Trace of the log of a matrix When Zee computes the Grassmann path integral in Section II.5 of his QFT book, he uses an algebraic step I can't follow.  I follow this part:
\begin{align}
\text{Tr}\ln\!\big[\gamma^5\big(-i\gamma^\mu\partial_\mu-m\big)\gamma^5\big]&=\text{Tr}\!\left\{\ln\gamma^5+\ln\!\big(-i\gamma^\mu\partial_\mu-m\big)+\ln\gamma^5 \right\}\\[4pt]
 &=\text{Tr}\!\left\{\big(\ln\gamma^5+\ln\gamma^5\big)+\ln\!\big(-i\gamma^\mu\partial_\mu-m\big) \right\}\\[4pt]
 &=\text{Tr}\!\left\{\ln\!\big(\gamma^5\big)^{\!2}+\ln\!\big(-i\gamma^\mu\partial_\mu-m\big)\right\}\\[4pt]
 &=\text{Tr}\!\left\{\ln1+\ln\!\big(-i\gamma^\mu\partial_\mu-m\big)\right\}\\[4pt]
 &=\text{Tr} \ln\!\big(-i\gamma^\mu\partial_\mu-m\big) ~~.
\end{align}
Then Zee writes
\begin{align}
     \text{Tr} \ln\!\big(-i\gamma^\mu\partial_\mu-m\big)&=\frac{1}{2}\text{Tr}\!\left\{\ln\!\big(-i\gamma^\mu\partial_\mu-m\big)+\ln\!\big(i\gamma^\mu\partial_\mu-m\big)\right\}\\[4pt]
&=\frac{1}{2}\text{Tr}\ln\!\big(\partial^2+m^2\big)~~,
\end{align}
but I do not see how he got the complex conjugate on the first line.  It appears to me that he did something like
\begin{align}
     \text{Tr} \ln\!\big(-i\gamma^\mu\partial_\mu-m\big) &=\text{Tr}\ln\!\big(-i\gamma^\mu\partial_\mu-m\big)^{2\times\frac{1}{2}} \\[4pt]
      &=\frac{1}{2}\text{Tr} \ln\!\big(-i\gamma^\mu\partial_\mu-m\big)^{2} \\[4pt]
      &=\frac{1}{2}\text{Tr}\!\left\{\ln\!\big(-i\gamma^\mu\partial_\mu-m\big)+\ln\!\big(-i\gamma^\mu\partial_\mu-m\big)\right\}~~,
\end{align}
but I do not see where the complex conjugate of $(-i\gamma^\mu\partial_\mu-m)$ comes from.

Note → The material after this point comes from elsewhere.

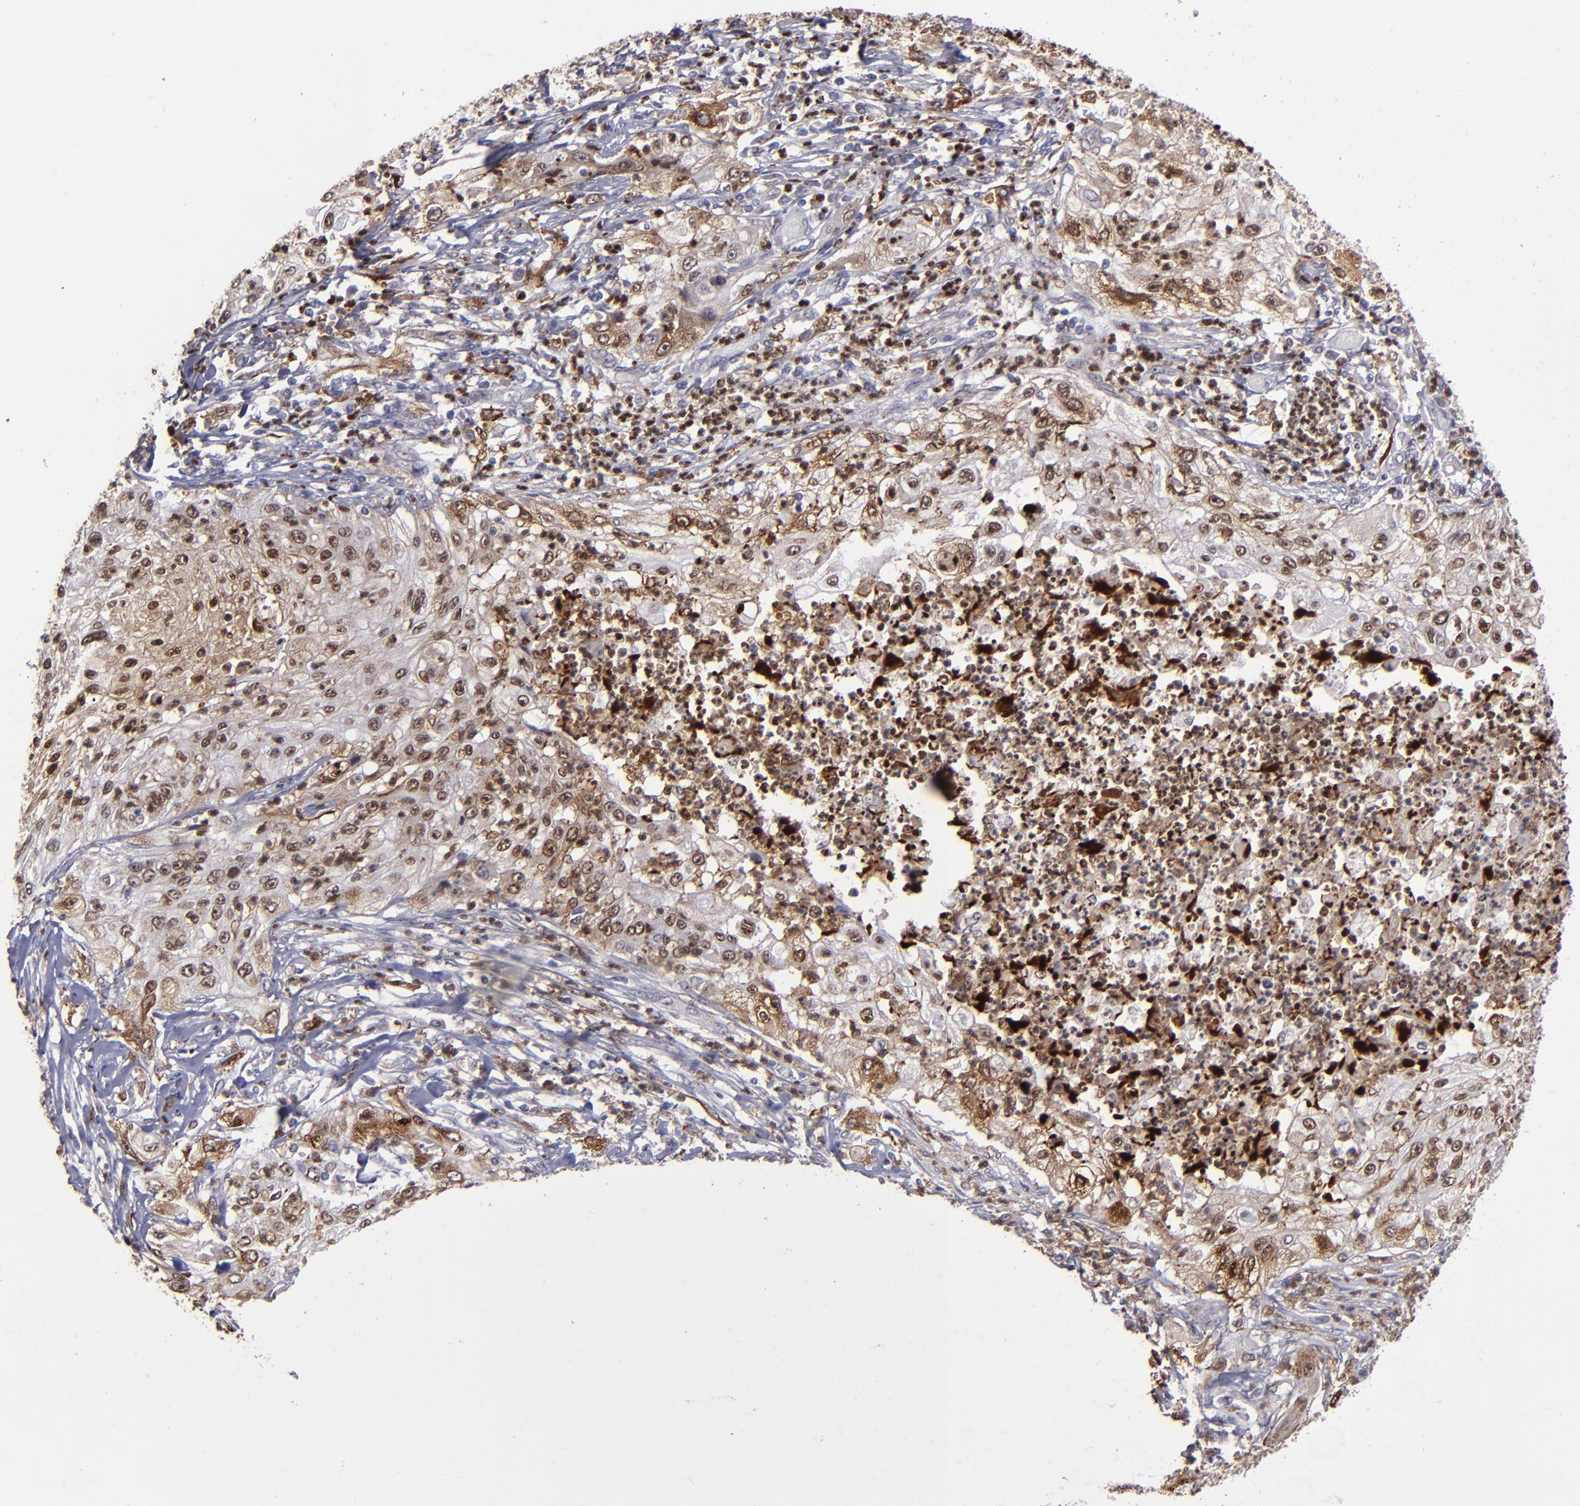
{"staining": {"intensity": "strong", "quantity": ">75%", "location": "nuclear"}, "tissue": "lung cancer", "cell_type": "Tumor cells", "image_type": "cancer", "snomed": [{"axis": "morphology", "description": "Inflammation, NOS"}, {"axis": "morphology", "description": "Squamous cell carcinoma, NOS"}, {"axis": "topography", "description": "Lymph node"}, {"axis": "topography", "description": "Soft tissue"}, {"axis": "topography", "description": "Lung"}], "caption": "This is a photomicrograph of IHC staining of squamous cell carcinoma (lung), which shows strong positivity in the nuclear of tumor cells.", "gene": "RREB1", "patient": {"sex": "male", "age": 66}}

 A: The crux of the argument is proving that $\text{Tr}\ln(i\gamma^\mu\partial_\mu-m)$ = $\text{Tr}\ln(-i\gamma^\mu\partial_\mu-m)$. While it might be possible to prove this using the fact that the trace of the log of an operator is the logarithm of the product of its eigenvalues, I wasn't able to do this myself.
Start with $\text{Tr}\ln(i\gamma^\mu\partial_\mu-m)$, then using the cyclic property of the trace, its linearity, and the expansion of the logarithm of an operator, you get
$$
\text{Tr}\ln(\mathbb{I}_4\ (i\gamma^\mu\partial_\mu-m)) \\
= \text{Tr}\ln((\gamma^5)^2 \ (i\gamma^\mu\partial_\mu-m)) \\
= \text{Tr}\ln(\gamma^5(i\gamma^\mu\partial_\mu-m)\gamma^5)
$$
Then using the fact that $\{\gamma^5, \gamma^\mu\} = 0$, the $\gamma^5$'s act on the $\gamma^\mu$ by conjugation to yield $-\gamma^\mu$, while $m$ commutes with the $\gamma^5$, yielding
$$
\text{Tr}\ln(-i\gamma^\mu\partial_\mu-m)
$$
So, using the linearity of the trace again, we can break up $\text{Tr}\ln(i\gamma^\mu\partial_\mu-m)$ into $\frac12 \text{Tr} [ \ln(i\gamma^\mu\partial_\mu-m) + \ln(i\gamma^\mu\partial_\mu-m)]$ and rewrite the second one using the previous identity.